The coastline east of Toucheng offers something rare on Taiwan's west coast: consistent surf. Honeymoon Bay (蜜月灣), just south of the township center, breaks reliably enough to support a small surfing community. The northern side of Wushi Harbor (烏石漁港) also offers surf breaks, and the harbor itself is the departure point for whale and dolphin watching tours — advance booking is required, and the seasonal migrations of cetaceans through these waters make the tours genuinely worthwhile. The Philippine Sea is not a gentle body of water; the same swells that make it surfable also make Toucheng vulnerable to the typhoons that track northward along the coast every summer. Heavy rainfall is common from June through September, and the area's humidity rarely relents. Spring and autumn are when the coast reveals its most agreeable face.
Toucheng is perhaps best known outside Yilan County for its Ghost Month festival — the Toucheng Ghost Grappling Competition (搶孤), held annually on the last day of the lunar Ghost Month, in late summer or early autumn. Tall poles are erected and coated with grease. Teams of competitors attempt to climb them to reach offerings placed at the top, in a ritual that honors the hungry ghosts of those who died without family to tend their memory. The festival was banned for a period due to safety concerns, then revived.

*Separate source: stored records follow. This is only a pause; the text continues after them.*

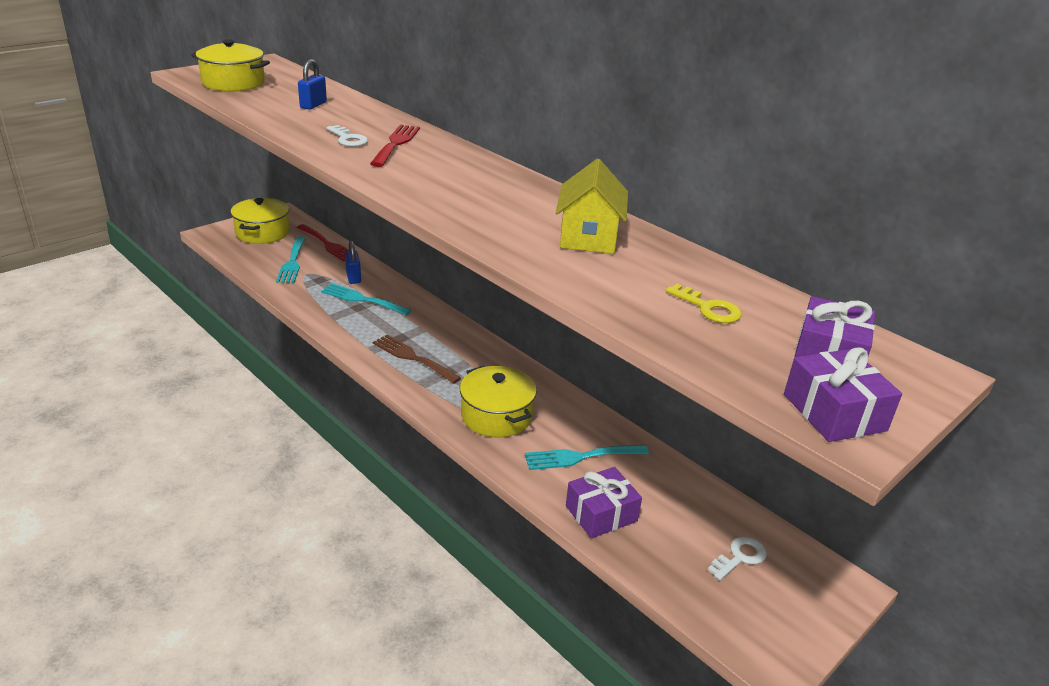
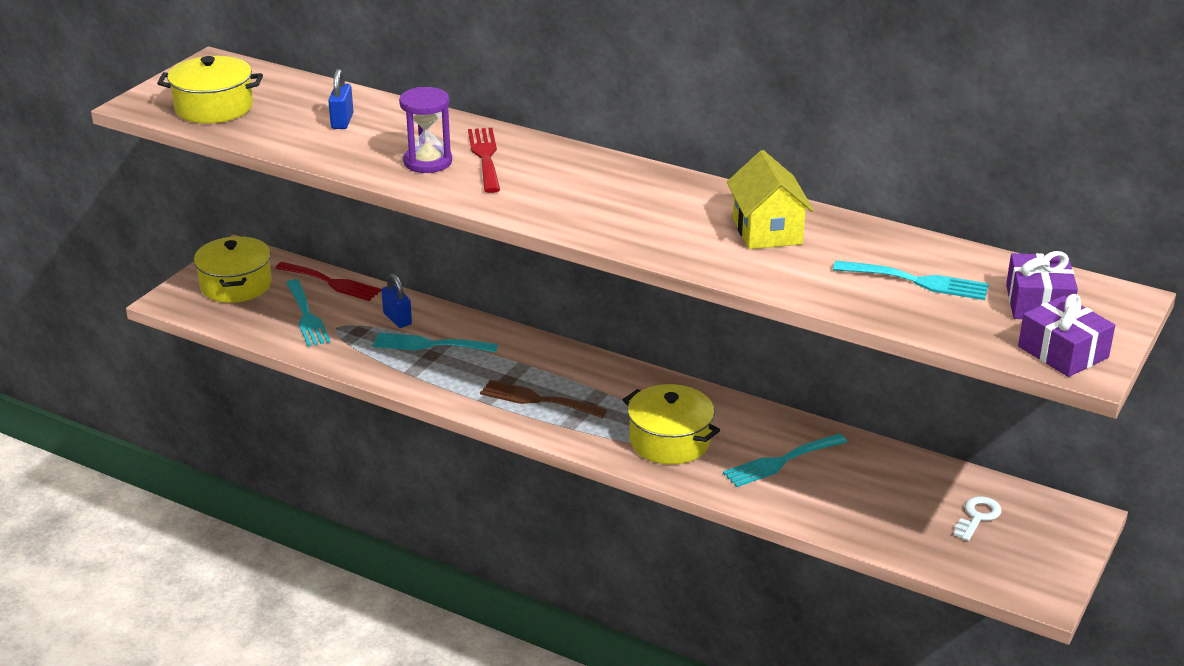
camera: 15 degrees left, 0 degrees up
(348, 139) = (428, 162): white key -> purple hourglass
(601, 513) = (830, 510): purple gift -> none
(708, 308) = (918, 281): yellow key -> turquoise fork

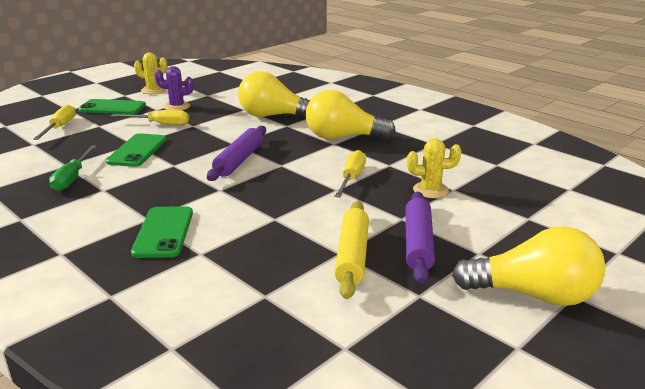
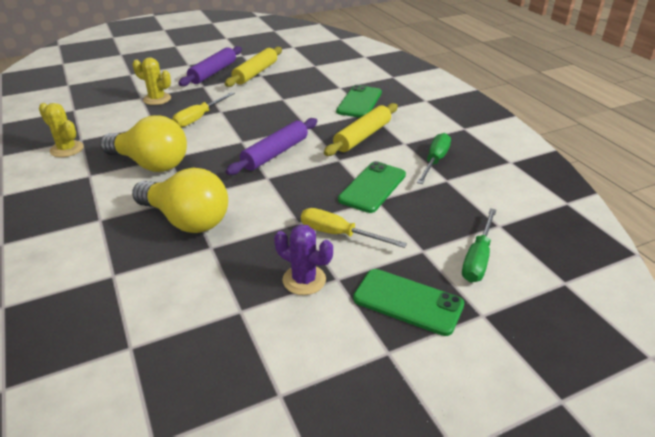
camera: 160 degrees left, 10 degrees up
(60, 127) = (477, 258): yellow screwdriver -> green screwdriver
(152, 189) = (362, 136): none -> yellow rolling pin
(153, 90) = (330, 359): yellow cactus -> yellow cactus (67, 149)
(533, 295) = (192, 48): yellow light bulb -> none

It draws crowds from across Taiwan and represents one of the most vivid expressions of the folk religious traditions that Tainan and other southern Taiwanese cities are also famous for — but in Toucheng, the competition's physical extremity gives it a particular intensity, a contest between human effort and the obligations owed to the dead.
Toucheng sits at 24.85°N, 121.82°E where the northeastern coast of Taiwan meets the edge of the Yilan Plain. From altitude, the township's position at the northern end of the broad coastal lowland is clear — mountains crowd in from the west and north, while the blue of the Philippine Sea extends eastward. Guishan Island is visible as a distinctive volcanic cone roughly 10 km offshore. The nearest airport is RCYU (Yilan Airport), approximately 20 km to the south. Coastal winds can be strong, especially during the northeast monsoon season from October through March.